Il conflitto nella Striscia di Gaza conosce una nuova escalation. Dall’alba, secondo fonti mediche citate da Al Jazeera, almeno 33 persone hanno perso la vita negli attacchi israeliani, di cui 21 a Gaza City, epicentro dell’assalto via terra lanciato dall’esercito israeliano per conquistare il principale centro urbano dell’enclave palestinese.
Le parole del Papa – Durante l’udienza generale in piazza San Pietro, Papa Leone XIV ha rotto il silenzio pronunciando un forte appello sulla situazione umanitaria: «Davanti al Signore Onnipotente che ha comandato “Non ucciderai” e al cospetto dell’intera storia umana, esprimo la mia profonda vicinanza al popolo palestinese a Gaza, che continua a vivere nella paura e a sopravvivere in condizioni inaccettabili costretto con la forza a spostarsi, ancora una volta, dalle proprie terre». Parole accolte con un lungo applauso dai fedeli. «Ogni persona ha sempre una dignità inviolabile da rispettare e da custodire», ha ribadito il Pontefice.

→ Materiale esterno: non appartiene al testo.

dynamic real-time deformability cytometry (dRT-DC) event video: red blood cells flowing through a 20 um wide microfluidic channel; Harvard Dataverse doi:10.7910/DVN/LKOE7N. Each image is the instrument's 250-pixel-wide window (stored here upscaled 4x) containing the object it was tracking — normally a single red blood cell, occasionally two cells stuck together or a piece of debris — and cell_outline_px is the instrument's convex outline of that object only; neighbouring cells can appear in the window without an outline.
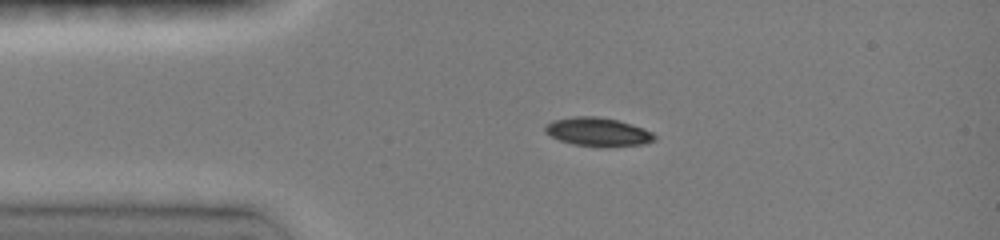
{"species": "common noctule bat (a hibernating species)", "species_latin": "Nyctalus noctula", "temperature_condition": "room temperature", "stored_images_in_passage": 40, "camera_frame_rate_fps": 3000, "um_per_image_px": 0.085, "animal": {"sex": "female", "body_mass_g": 19.0, "forearm_length_mm": 51.5}, "frame": {"image": 1, "passage_image": 1, "time_ms": 0.0, "image_size_px": [1000, 240], "cell_outline_px": [[656, 140], [644, 144], [612, 148], [600, 148], [572, 144], [560, 140], [544, 132], [544, 124], [552, 120], [572, 116], [596, 116], [616, 120], [644, 128], [652, 132], [656, 136]], "centroid_in_image_um": [50.82, 11.23], "position_along_channel_um": 34.2, "area_um2": 18.73}}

L’offensiva israeliana – Il portavoce in lingua araba dell’Idf ha dichiarato sui social: «Abbiamo iniziato ad abbattere le infrastrutture di Hamas a Gaza, la città è un’area di combattimento pericolosa. Controlliamo il 40% della città». In una nota successiva, l’esercito ha confermato: «Stiamo lanciando un potente attacco contro la roccaforte di Hamas nella città di Gaza. Nelle ultime 24 ore, le truppe della 98/a Divisione hanno iniziato operazioni di terra nel centro di Gaza City». Durante le manovre sono stati fatti esplodere diversi blindati telecomandati, provocando la distruzione di molti edifici. L’aviazione ha inoltre colpito circa 50 obiettivi durante la notte, fra cui tunnel, edifici utilizzati da gruppi armati e altre infrastrutture.
Vittime e ospedali sotto attacco – Secondo Al Jazeera, almeno 106 persone sono morte negli ultimi attacchi israeliani, 91 delle quali a Gaza. Il ministero della Salute di Gaza, controllato da Hamas, ha denunciato il bombardamento dell’ospedale pediatrico al-Rantisi, colpito tre volte consecutive. Non si registrano vittime, ma decine di pazienti e parte del personale sono fuggiti. Il ministero ha rivolto un appello per garantire protezione a strutture sanitarie e personale medico.
Reazioni internazionali – Il presidente turco Recep Tayyip Erdogan ha definito il premier israeliano Benjamin Netanyahu «parente ideologico di Hitler» aggiungendo che «farà la stessa fine». Il ministro degli Esteri israeliano, Israel Katz, ha replicato: «Gaza sta bruciando, andremo avanti fino alla sconfitta di Hamas». Negli Stati Uniti, il presidente Donald Trump ha accusato Hamas di aver spostato gli ostaggi «in superficie, in case e tende, per usarli come scudi umani: un’atrocità». Netanyahu ha confermato di aver ricevuto un invito da Trump alla Casa Bianca. L’Onu ha definito quanto sta accadendo a Gaza «genocidio».
Il no dell’Egitto allo sfollamento – Il ministro degli Esteri egiziano Badr Abdelatty ha ribadito al quotidiano Al Ahram la contrarietà del Cairo: «Siamo fermamente contrari a qualsiasi forma di spostamento forzato del popolo palestinese. Non tollereremo una seconda Nakba. Il concetto stesso di sfollamento è moralmente ed eticamente corrotto e palesemente illegale».
Proteste in Israele – Migliaia di persone hanno manifestato a Gerusalemme davanti alla residenza del premier Netanyahu. Altre centinaia hanno protestato davanti al suo ufficio, mentre cresce la preoccupazione per la sorte degli ostaggi. In conferenza stampa, il premier ha definito «evidente» l’ipocrisia di chi condanna Israele per gli attacchi condotti a Doha contro i leader di Hamas.
Altri fronti di tensione – L’Iran ha giustiziato un uomo accusato di spionaggio per Israele. Si tratta di Babak Shahbazi, condannato per presunti scambi di informazioni con agenti legati al Mossad. Intanto, le Forze di difesa israeliane hanno annunciato l’apertura di una seconda via di evacuazione da Gaza City lungo sala-al-Din Street, disponibile da mezzogiorno di oggi a mezzogiorno di venerdì.
Accuse di Human Rights Watch – Un rapporto della Ong denuncia Israele per presunti crimini di guerra in Siria meridionale: demolizioni di case, sfollamenti forzati e arresti di civili trasferiti oltre confine. Secondo Hrw, si tratterebbe di una strategia volta a consolidare la presenza militare israeliana nella zona di Hamadiya.